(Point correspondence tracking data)
<<<<

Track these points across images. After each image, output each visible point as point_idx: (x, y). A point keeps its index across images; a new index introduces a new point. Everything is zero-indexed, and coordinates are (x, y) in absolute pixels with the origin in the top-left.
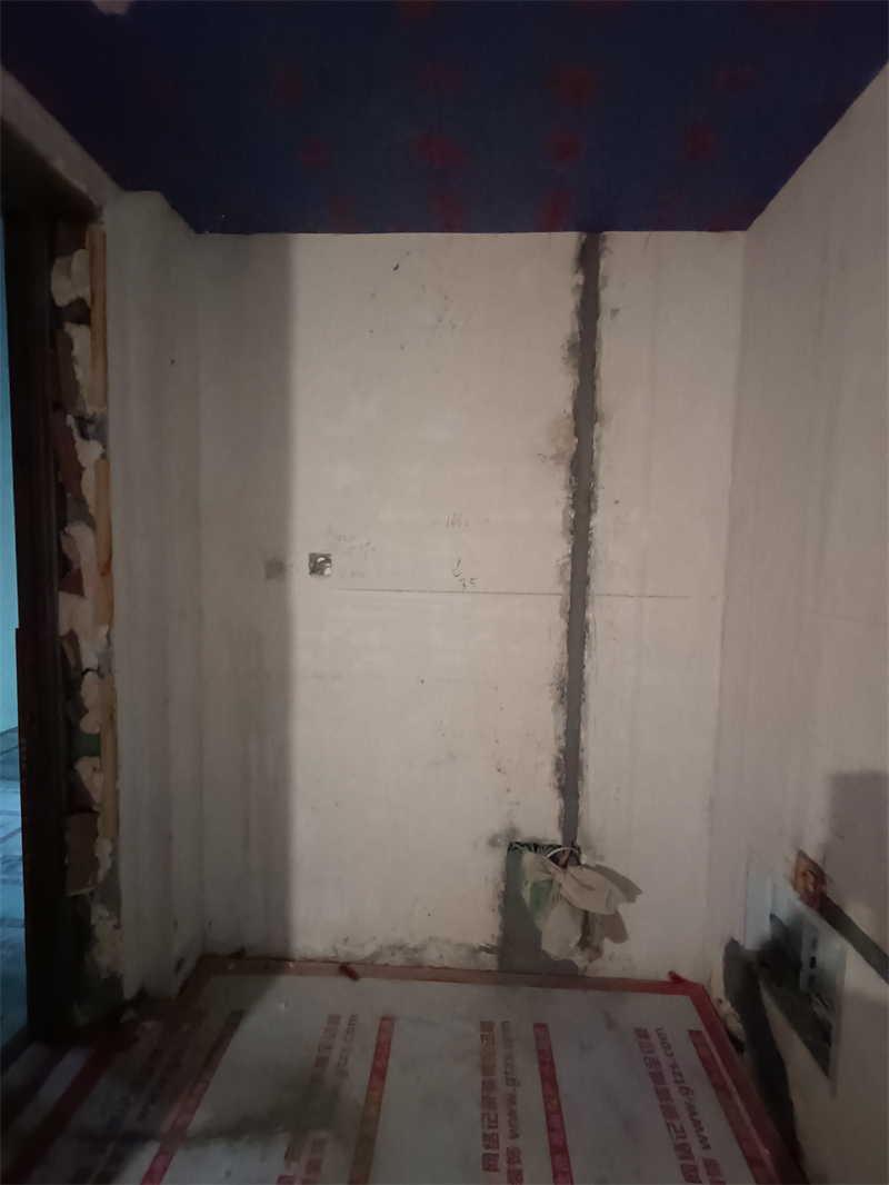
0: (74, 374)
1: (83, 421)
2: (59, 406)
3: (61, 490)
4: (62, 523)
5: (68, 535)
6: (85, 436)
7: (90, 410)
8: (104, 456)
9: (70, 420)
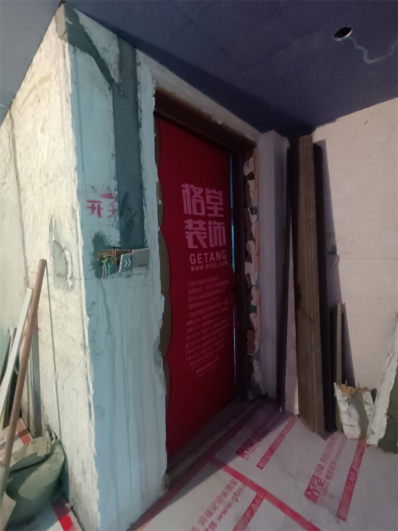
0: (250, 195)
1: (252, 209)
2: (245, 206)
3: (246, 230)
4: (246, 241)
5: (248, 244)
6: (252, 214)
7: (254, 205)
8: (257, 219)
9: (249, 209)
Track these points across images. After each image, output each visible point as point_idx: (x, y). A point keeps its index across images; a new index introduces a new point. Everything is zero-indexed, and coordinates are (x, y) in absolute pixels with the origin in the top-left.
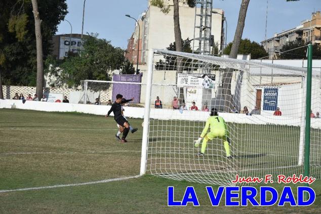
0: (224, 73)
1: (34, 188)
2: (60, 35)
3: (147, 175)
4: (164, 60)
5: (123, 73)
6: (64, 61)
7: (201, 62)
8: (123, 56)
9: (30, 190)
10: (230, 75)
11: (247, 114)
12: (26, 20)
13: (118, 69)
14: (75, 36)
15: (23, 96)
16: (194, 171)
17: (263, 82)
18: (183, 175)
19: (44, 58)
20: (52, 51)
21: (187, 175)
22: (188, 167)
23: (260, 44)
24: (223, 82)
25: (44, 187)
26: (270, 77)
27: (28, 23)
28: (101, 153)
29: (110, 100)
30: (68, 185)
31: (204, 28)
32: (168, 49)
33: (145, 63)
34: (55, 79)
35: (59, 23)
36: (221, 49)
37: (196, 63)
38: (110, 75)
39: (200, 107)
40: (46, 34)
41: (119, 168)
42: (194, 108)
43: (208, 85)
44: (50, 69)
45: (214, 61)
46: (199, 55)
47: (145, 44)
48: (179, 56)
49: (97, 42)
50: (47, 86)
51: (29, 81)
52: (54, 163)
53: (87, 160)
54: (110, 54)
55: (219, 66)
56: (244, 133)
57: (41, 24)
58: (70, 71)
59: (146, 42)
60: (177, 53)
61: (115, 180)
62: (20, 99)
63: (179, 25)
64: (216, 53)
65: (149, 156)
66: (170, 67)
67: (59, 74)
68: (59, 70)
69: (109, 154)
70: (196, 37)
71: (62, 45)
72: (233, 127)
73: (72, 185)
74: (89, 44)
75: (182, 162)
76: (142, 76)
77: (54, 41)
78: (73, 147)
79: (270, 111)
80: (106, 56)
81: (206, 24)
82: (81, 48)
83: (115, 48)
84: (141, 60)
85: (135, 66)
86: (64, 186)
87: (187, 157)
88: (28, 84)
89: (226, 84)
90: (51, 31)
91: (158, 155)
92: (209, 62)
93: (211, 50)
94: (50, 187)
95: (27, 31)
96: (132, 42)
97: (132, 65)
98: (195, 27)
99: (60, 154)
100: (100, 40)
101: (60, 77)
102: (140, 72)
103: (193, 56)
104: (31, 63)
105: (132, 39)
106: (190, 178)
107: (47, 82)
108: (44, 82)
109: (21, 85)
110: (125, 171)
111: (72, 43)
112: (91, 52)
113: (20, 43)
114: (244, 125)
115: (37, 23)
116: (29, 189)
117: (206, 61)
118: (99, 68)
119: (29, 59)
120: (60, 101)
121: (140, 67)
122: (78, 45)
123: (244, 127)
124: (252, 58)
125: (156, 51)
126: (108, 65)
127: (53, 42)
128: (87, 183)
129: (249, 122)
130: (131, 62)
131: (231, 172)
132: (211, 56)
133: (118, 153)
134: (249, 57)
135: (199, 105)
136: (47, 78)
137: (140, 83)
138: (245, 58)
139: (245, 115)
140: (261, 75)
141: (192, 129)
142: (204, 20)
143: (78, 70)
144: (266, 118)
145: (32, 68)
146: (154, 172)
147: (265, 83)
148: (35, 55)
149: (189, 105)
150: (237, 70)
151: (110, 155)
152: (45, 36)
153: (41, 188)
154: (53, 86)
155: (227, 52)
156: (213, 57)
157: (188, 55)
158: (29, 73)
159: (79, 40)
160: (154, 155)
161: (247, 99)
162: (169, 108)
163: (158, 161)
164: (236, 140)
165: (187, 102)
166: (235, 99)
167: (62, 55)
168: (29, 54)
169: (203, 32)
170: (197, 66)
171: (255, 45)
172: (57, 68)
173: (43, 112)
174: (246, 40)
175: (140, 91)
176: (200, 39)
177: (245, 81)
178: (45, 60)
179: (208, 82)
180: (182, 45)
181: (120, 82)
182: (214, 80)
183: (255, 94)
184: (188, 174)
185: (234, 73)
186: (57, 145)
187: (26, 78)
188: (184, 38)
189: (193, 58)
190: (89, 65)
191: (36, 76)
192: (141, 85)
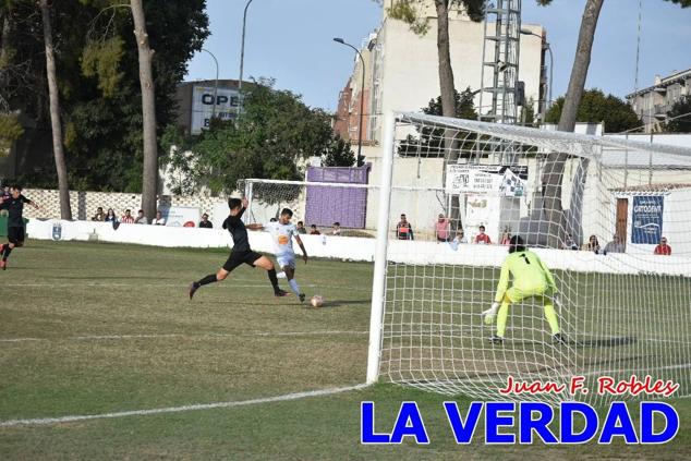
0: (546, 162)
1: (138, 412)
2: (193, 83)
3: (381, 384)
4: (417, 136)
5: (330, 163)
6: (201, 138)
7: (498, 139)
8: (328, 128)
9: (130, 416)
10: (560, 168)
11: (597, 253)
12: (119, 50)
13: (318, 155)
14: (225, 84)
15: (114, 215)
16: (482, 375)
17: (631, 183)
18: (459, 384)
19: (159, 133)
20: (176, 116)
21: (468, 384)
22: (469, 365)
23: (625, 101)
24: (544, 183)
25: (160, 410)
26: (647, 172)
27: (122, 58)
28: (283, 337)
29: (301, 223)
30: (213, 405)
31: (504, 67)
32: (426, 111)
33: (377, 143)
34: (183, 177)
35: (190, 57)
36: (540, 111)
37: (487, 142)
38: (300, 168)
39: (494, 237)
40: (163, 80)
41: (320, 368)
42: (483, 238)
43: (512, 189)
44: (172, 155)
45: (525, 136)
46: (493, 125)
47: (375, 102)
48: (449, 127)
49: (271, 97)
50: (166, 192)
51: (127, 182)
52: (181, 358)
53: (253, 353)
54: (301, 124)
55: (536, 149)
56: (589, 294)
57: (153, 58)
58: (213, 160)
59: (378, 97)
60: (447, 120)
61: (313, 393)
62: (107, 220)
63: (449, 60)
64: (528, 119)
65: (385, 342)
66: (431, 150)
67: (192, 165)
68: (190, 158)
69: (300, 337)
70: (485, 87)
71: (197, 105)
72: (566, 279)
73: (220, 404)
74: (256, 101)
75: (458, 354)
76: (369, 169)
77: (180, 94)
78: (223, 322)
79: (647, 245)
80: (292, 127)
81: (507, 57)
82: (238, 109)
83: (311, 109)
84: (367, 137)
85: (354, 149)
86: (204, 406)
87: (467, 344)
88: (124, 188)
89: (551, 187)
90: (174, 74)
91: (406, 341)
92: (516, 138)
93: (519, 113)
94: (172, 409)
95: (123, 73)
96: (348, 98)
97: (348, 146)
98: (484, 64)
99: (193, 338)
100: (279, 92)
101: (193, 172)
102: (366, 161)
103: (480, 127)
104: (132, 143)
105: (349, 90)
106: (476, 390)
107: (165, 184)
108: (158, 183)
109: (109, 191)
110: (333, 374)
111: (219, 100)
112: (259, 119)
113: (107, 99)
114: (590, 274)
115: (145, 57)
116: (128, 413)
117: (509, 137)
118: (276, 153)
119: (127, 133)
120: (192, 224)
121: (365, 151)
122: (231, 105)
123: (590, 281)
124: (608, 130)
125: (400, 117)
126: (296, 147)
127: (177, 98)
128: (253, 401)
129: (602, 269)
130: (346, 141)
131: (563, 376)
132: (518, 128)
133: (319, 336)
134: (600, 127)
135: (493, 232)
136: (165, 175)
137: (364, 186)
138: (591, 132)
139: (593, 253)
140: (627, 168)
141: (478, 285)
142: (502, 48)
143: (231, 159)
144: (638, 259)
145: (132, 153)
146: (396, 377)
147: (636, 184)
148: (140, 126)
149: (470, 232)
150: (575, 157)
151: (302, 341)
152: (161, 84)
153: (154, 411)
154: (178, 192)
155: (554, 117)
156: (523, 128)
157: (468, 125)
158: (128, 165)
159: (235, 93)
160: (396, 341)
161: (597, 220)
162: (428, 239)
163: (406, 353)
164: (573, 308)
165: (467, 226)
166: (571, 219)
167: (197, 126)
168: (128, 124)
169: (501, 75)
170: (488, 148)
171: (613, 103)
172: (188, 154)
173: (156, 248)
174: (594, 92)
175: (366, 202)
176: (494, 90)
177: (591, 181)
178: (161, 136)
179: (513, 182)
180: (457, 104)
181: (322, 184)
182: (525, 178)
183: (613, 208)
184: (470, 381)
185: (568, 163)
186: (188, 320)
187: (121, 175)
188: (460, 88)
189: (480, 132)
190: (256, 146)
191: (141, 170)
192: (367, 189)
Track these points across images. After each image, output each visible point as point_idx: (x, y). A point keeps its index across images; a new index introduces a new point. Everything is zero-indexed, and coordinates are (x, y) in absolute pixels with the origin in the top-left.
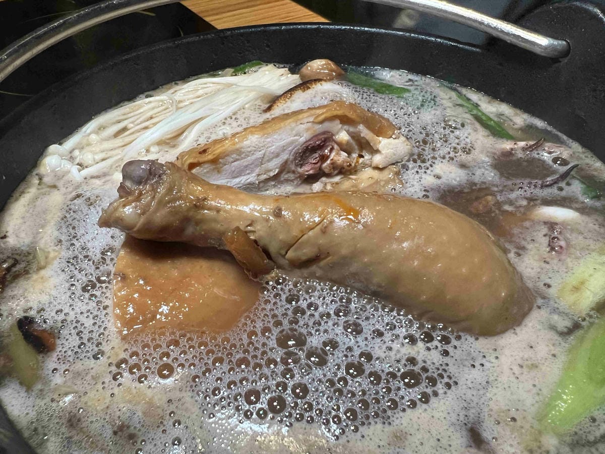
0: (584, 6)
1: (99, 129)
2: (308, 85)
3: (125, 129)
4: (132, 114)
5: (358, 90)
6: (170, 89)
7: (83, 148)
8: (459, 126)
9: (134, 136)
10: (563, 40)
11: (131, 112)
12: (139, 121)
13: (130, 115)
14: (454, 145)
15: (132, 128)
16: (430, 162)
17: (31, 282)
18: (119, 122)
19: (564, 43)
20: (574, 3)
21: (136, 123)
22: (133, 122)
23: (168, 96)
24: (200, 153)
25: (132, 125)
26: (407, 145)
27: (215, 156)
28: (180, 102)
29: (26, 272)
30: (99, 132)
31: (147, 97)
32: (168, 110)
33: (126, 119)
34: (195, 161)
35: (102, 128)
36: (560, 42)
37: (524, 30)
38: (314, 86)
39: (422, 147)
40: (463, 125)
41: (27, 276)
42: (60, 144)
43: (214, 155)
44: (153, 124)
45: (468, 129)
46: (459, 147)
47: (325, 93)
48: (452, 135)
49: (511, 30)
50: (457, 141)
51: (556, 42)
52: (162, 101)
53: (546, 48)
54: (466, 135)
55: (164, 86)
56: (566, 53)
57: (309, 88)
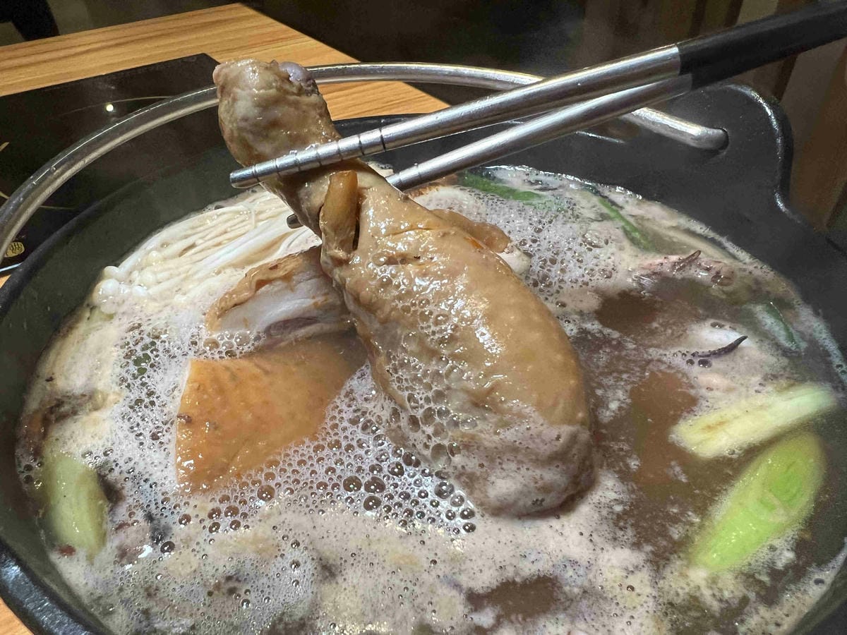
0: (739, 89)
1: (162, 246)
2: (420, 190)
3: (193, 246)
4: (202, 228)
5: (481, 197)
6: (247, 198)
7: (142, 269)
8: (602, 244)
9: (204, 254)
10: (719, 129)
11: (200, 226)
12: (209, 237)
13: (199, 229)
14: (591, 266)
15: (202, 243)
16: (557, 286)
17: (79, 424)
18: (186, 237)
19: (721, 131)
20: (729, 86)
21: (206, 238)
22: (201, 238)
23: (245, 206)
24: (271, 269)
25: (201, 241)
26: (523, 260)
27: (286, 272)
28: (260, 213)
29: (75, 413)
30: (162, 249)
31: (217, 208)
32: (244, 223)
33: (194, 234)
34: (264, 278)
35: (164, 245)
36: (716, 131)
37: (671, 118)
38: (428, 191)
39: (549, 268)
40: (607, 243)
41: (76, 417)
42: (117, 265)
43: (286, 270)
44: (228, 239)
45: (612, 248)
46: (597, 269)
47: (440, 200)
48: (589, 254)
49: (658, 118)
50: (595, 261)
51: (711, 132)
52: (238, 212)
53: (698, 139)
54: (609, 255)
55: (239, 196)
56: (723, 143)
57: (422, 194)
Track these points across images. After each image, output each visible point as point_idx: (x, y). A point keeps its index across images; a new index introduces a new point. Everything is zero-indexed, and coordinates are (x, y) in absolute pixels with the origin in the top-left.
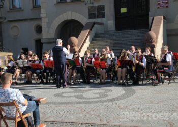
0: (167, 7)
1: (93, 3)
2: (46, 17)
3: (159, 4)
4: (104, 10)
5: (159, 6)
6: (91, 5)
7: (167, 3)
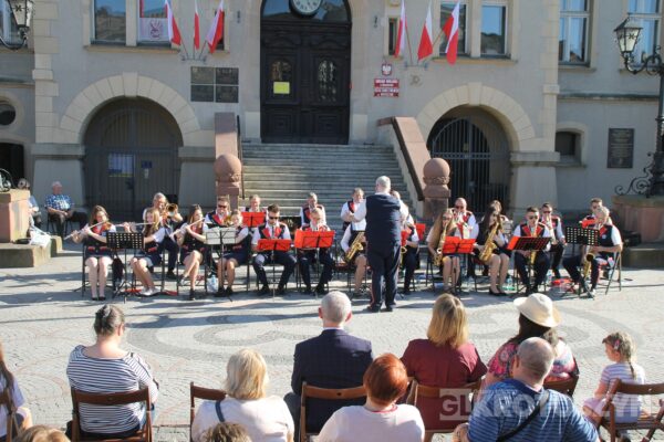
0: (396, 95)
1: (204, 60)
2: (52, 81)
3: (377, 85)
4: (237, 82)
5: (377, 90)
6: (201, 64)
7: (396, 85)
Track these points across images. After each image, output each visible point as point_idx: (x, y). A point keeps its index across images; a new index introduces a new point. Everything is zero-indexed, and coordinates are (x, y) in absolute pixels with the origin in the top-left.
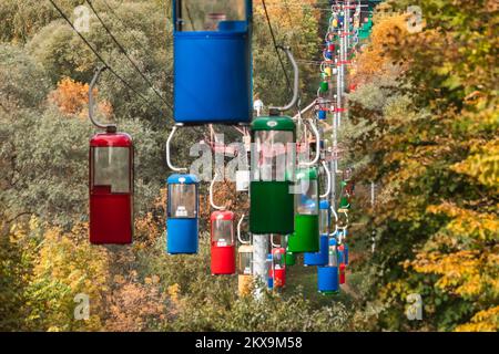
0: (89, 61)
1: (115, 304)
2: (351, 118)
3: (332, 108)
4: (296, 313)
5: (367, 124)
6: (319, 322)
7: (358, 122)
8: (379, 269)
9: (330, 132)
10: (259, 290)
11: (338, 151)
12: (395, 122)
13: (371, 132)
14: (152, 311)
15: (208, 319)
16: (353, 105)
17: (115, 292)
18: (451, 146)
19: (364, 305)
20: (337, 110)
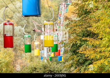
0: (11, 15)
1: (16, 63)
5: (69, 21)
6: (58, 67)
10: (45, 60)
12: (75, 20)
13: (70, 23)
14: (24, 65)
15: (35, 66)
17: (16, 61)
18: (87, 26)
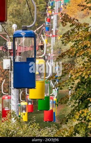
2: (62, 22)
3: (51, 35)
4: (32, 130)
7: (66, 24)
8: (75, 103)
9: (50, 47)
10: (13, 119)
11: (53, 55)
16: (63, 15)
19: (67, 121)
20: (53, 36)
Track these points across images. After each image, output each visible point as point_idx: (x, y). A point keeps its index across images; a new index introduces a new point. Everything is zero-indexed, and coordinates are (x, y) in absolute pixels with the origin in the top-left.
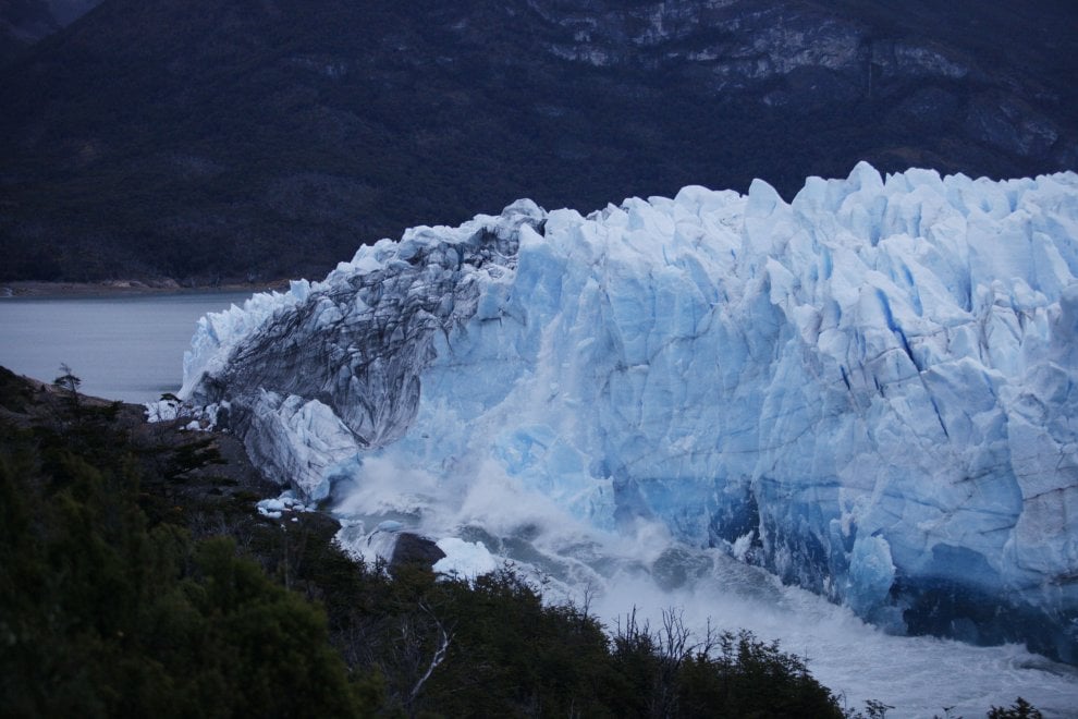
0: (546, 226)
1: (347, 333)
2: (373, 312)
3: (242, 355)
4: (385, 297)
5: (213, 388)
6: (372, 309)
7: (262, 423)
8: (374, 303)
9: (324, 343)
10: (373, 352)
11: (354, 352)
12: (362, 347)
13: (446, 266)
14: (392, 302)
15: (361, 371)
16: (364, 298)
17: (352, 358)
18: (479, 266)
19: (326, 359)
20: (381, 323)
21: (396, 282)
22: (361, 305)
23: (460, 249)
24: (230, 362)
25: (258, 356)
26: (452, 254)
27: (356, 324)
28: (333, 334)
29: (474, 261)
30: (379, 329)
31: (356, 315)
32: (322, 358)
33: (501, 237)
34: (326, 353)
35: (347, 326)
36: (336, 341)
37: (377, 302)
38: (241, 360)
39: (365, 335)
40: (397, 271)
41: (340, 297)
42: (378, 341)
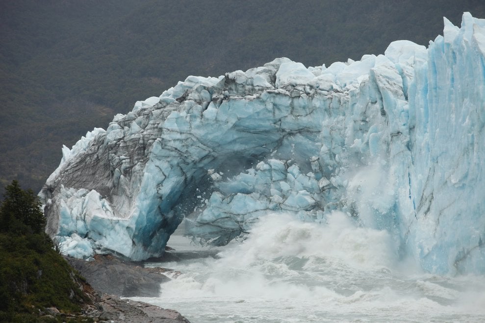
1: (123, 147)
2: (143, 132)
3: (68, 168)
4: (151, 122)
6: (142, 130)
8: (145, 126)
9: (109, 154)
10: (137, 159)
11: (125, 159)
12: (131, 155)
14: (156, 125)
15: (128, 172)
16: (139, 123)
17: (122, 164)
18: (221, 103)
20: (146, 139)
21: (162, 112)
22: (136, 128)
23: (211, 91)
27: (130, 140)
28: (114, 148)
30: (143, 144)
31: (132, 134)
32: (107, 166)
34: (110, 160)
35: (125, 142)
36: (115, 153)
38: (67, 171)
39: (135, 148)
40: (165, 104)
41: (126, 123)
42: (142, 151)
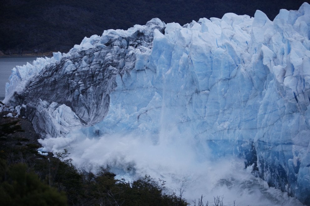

>>>>

Starting from the top of the listing and stopping after the line with "9: (249, 209)", rewrite those lines with "zero-indexed" swapped for "0-indexed" and nothing else altered. Omit the pictures from your answer.

Track these points across images. After each image, output each visible point as point_idx: (x, y). A point keeps its index across images; a new index introduces a new point. Everything is 0-indexed, and coordinates are (x, y) in absolute pixels with the origin in the top-left.
0: (74, 374)
1: (83, 421)
2: (59, 406)
3: (61, 490)
4: (62, 523)
5: (68, 535)
6: (85, 436)
7: (90, 410)
8: (104, 456)
9: (70, 420)
0: (250, 195)
1: (252, 209)
2: (245, 206)
3: (246, 230)
4: (246, 241)
5: (248, 244)
6: (252, 214)
7: (254, 205)
8: (257, 219)
9: (249, 209)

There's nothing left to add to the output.